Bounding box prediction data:
===============

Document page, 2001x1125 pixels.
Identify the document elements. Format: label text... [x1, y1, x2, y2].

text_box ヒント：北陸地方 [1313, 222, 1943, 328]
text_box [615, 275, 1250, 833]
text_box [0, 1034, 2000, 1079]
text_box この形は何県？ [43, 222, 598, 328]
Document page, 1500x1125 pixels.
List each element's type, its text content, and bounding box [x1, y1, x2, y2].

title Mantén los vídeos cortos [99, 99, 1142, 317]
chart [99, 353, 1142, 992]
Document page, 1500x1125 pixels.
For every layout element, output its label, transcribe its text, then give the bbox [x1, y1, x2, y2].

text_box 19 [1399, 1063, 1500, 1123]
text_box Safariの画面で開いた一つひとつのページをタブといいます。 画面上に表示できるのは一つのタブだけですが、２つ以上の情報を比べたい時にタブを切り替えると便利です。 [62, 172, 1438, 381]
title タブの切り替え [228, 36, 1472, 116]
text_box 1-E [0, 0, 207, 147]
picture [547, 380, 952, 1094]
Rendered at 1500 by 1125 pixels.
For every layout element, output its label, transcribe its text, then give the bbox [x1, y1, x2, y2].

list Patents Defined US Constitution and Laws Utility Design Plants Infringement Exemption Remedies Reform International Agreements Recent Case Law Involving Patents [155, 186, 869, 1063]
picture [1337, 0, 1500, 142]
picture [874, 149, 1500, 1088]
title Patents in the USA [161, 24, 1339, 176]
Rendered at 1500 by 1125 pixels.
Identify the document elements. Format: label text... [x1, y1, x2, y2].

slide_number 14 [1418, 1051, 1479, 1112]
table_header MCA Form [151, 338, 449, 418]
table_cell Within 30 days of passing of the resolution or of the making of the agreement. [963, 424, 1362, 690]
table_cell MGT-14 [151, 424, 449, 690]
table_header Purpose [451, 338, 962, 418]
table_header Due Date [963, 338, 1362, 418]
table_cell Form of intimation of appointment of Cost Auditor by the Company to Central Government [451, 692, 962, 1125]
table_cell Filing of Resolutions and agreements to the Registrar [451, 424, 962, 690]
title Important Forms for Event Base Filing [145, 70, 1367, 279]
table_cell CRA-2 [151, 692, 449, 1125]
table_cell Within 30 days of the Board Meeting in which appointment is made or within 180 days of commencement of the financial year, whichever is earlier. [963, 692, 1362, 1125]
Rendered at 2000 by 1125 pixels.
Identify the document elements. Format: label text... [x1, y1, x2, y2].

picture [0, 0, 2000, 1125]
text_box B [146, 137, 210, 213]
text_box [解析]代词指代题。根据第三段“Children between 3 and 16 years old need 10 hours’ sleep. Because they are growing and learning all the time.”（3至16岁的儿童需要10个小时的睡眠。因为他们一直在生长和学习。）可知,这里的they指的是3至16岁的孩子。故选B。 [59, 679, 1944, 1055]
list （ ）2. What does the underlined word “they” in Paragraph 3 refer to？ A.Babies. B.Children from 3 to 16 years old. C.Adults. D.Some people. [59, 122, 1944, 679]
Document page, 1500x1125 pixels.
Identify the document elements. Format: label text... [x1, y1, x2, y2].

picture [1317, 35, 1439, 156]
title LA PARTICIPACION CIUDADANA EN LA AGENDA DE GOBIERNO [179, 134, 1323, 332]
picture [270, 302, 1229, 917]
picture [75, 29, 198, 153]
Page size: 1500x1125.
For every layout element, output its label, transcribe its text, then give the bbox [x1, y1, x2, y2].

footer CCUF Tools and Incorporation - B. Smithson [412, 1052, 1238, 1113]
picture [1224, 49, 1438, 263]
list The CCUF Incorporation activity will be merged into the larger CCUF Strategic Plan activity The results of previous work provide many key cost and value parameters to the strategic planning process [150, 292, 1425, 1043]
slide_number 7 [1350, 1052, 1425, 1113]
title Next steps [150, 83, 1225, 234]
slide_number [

===============

Copy the data above. Keep each line exact.

Answer for this exercise:
Document page, 2001x1125 pixels.
Identify the document elements. Format: label text... [x1, y1, x2, y2].

text_box ヒント：北陸地方 [1313, 222, 1943, 328]
text_box [615, 275, 1250, 833]
text_box [0, 1034, 2000, 1079]
text_box この形は何県？ [43, 222, 598, 328]
Document page, 1500x1125 pixels.
List each element's type, its text content, and bounding box [x1, y1, x2, y2].

title Mantén los vídeos cortos [99, 99, 1142, 317]
chart [99, 353, 1142, 992]
Document page, 1500x1125 pixels.
For every layout element, output its label, transcribe its text, then give the bbox [x1, y1, x2, y2].

text_box 19 [1399, 1063, 1500, 1123]
text_box Safariの画面で開いた一つひとつのページをタブといいます。 画面上に表示できるのは一つのタブだけですが、２つ以上の情報を比べたい時にタブを切り替えると便利です。 [62, 172, 1438, 381]
title タブの切り替え [228, 36, 1472, 116]
text_box 1-E [0, 0, 207, 147]
picture [547, 380, 952, 1094]
Rendered at 1500 by 1125 pixels.
For every layout element, output its label, transcribe its text, then give the bbox [x1, y1, x2, y2].

list Patents Defined US Constitution and Laws Utility Design Plants Infringement Exemption Remedies Reform International Agreements Recent Case Law Involving Patents [155, 186, 869, 1063]
picture [1337, 0, 1500, 142]
picture [874, 149, 1500, 1088]
title Patents in the USA [161, 24, 1339, 176]
Rendered at 1500 by 1125 pixels.
Identify the document elements. Format: label text... [x1, y1, x2, y2].

slide_number 14 [1418, 1051, 1479, 1112]
table_header MCA Form [151, 338, 449, 418]
table_cell Within 30 days of passing of the resolution or of the making of the agreement. [963, 424, 1362, 690]
table_cell MGT-14 [151, 424, 449, 690]
table_header Purpose [451, 338, 962, 418]
table_header Due Date [963, 338, 1362, 418]
table_cell Form of intimation of appointment of Cost Auditor by the Company to Central Government [451, 692, 962, 1125]
table_cell Filing of Resolutions and agreements to the Registrar [451, 424, 962, 690]
title Important Forms for Event Base Filing [145, 70, 1367, 279]
table_cell CRA-2 [151, 692, 449, 1125]
table_cell Within 30 days of the Board Meeting in which appointment is made or within 180 days of commencement of the financial year, whichever is earlier. [963, 692, 1362, 1125]
Rendered at 2000 by 1125 pixels.
Identify the document elements. Format: label text... [x1, y1, x2, y2].

picture [0, 0, 2000, 1125]
text_box B [146, 137, 210, 213]
text_box [解析]代词指代题。根据第三段“Children between 3 and 16 years old need 10 hours’ sleep. Because they are growing and learning all the time.”（3至16岁的儿童需要10个小时的睡眠。因为他们一直在生长和学习。）可知,这里的they指的是3至16岁的孩子。故选B。 [59, 679, 1944, 1055]
list （ ）2. What does the underlined word “they” in Paragraph 3 refer to？ A.Babies. B.Children from 3 to 16 years old. C.Adults. D.Some people. [59, 122, 1944, 679]
Document page, 1500x1125 pixels.
Identify the document elements. Format: label text... [x1, y1, x2, y2].

picture [1317, 35, 1439, 156]
title LA PARTICIPACION CIUDADANA EN LA AGENDA DE GOBIERNO [179, 134, 1323, 332]
picture [270, 302, 1229, 917]
picture [75, 29, 198, 153]
Page size: 1500x1125.
For every layout element, output its label, transcribe its text, then give the bbox [x1, y1, x2, y2].

footer CCUF Tools and Incorporation - B. Smithson [412, 1052, 1238, 1113]
picture [1224, 49, 1438, 263]
list The CCUF Incorporation activity will be merged into the larger CCUF Strategic Plan activity The results of previous work provide many key cost and value parameters to the strategic planning process [150, 292, 1425, 1043]
slide_number 7 [1350, 1052, 1425, 1113]
title Next steps [150, 83, 1225, 234]
slide_number [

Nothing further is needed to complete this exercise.